NEW HAVEN, Conn. — A former animal research technician was sentenced Friday to 44 years in prison for killing a Yale graduate student days before what was to be her wedding day in 2009. The judge’s decision came after anguished relatives described how their anticipation of a celebration turned to grief as they returned home with her in a coffin.
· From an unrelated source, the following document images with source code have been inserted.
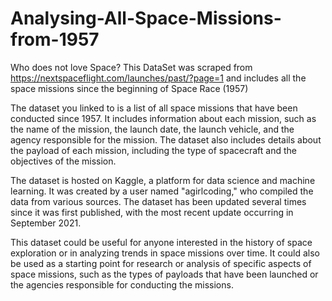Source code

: # Analysing-All-Space-Missions-from-1957
Who does not love Space? This DataSet was scraped from https://nextspaceflight.com/launches/past/?page=1 and includes all the space missions since the beginning of Space Race (1957)


The dataset you linked to is a list of all space missions that have been conducted since 1957. It includes information about each mission, such as the name of the mission, the launch date, the launch vehicle, and the agency responsible for the mission. The dataset also includes details about the payload of each mission, including the type of spacecraft and the objectives of the mission.

The dataset is hosted on Kaggle, a platform for data science and machine learning. It was created by a user named "agirlcoding," who compiled the data from various sources. The dataset has been updated several times since it was first published, with the most recent update occurring in September 2021.

This dataset could be useful for anyone interested in the history of space exploration or in analyzing trends in space missions over time. It could also be used as a starting point for research or analysis of specific aspects of space missions, such as the types of payloads that have been launched or the agencies responsible for conducting the missions.
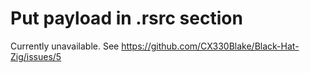 # Put payload in .rsrc section

Currently unavailable. See <https://github.com/CX330Blake/Black-Hat-Zig/issues/5>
Raymond Clark III, 26, apologized in New Haven Superior Court for strangling 24-year-old Annie Le of Placerville, Calif. Her body was found upside down stuffed in a wall of a research lab on Sept. 13, 2009, her wedding day and five days after she was last seen inside the Yale medical building.
“Annie was and will always be a wonderful person, by far a better person that I will ever be in my life,” Clark said. “I’m sorry I lied. I’m sorry I ruined lives and I’m sorry for taking Annie Le’s life.”
Clark pleaded guilty to the killing earlier this year, and prosecutors revealed at the time that he had left behind evidence of a sexual assault and desperately tried to cover his tracks.
Rabid beaver attacks 3 in Philadelphia
PHILADELPHIA — Pennsylvania wildlife officials say a rabid beaver attacked three people in Philadelphia.
The Game Commission reported Friday that an animal blamed for attacking a couple on Wednesday and a child on Thursday tested positive for rabies.
The attacks happened near Pennypack Creek in northeast Philadelphia. Authorities are warning people to be on the alert for animals acting unusually in the area.
Massachusetts tornado graded ‘severe,’ weather service says
TAUNTON, Mass. — The National Weather Service said Friday that storm damage in the hardest hit-areas in Massachusetts likely was from a “severe” tornado rated at least EF-3, meaning it had wind speeds between 136 and 165 mph.
The weather service said early information showed a tornado that moved from Westfield through Springfield and east to Monson and beyond got the classification of “EF-3 or higher” on the Enhanced Fujita Scale that goes from 1 to 5. EF-3 tornadoes can cause “severe damage,” including overturning cars and tearing off roofs.
The National Weather Service said it still was conducting a detailed survey from the Wednesday storms that flattened more than 200 structures and killed at least three people.
AP: UN report warns of ‘ethnic cleansing’ in Sudan
JUBA, Sudan — A confidential United Nations report warns that the invasion by Sudan’s military of the contested north-south region of Abyei could lead to “ethnic cleansing” if the tens of thousands of residents who fled are not able to return.
The U.N. human rights report — dated May 29 and marked “Not For Public Citation or Distribution” — said the north’s Khartoum government may have carried out a premeditated military plan to invade Abyei when Sudanese Armed Forces troops moved in May 21.
Expressing its “grave concern” about the escalating violence, the U.N. Security Council later Friday condemned Khartoum for seizing control of Abyei, “and the resulting displacement of tens of thousands of residents.”
It also called on the Sudanese Armed Forces to “ensure an immediate halt to all looting, burning, and illegal resettlement” in Abyei and asked both the north and the south to withdraw their military forces from the area.
The Ngok Dinka, a black tribe that associates itself with Sudan’s south, fled Abyei when northern troops and ethnic Misseriya — Arab cattle herders aligned with the north — moved in and looted homes. The U.N. report estimated that between 15 percent and 20 percent of the homes in Abyei were burned in what it called “deliberate destruction” and a violation of international humanitarian law.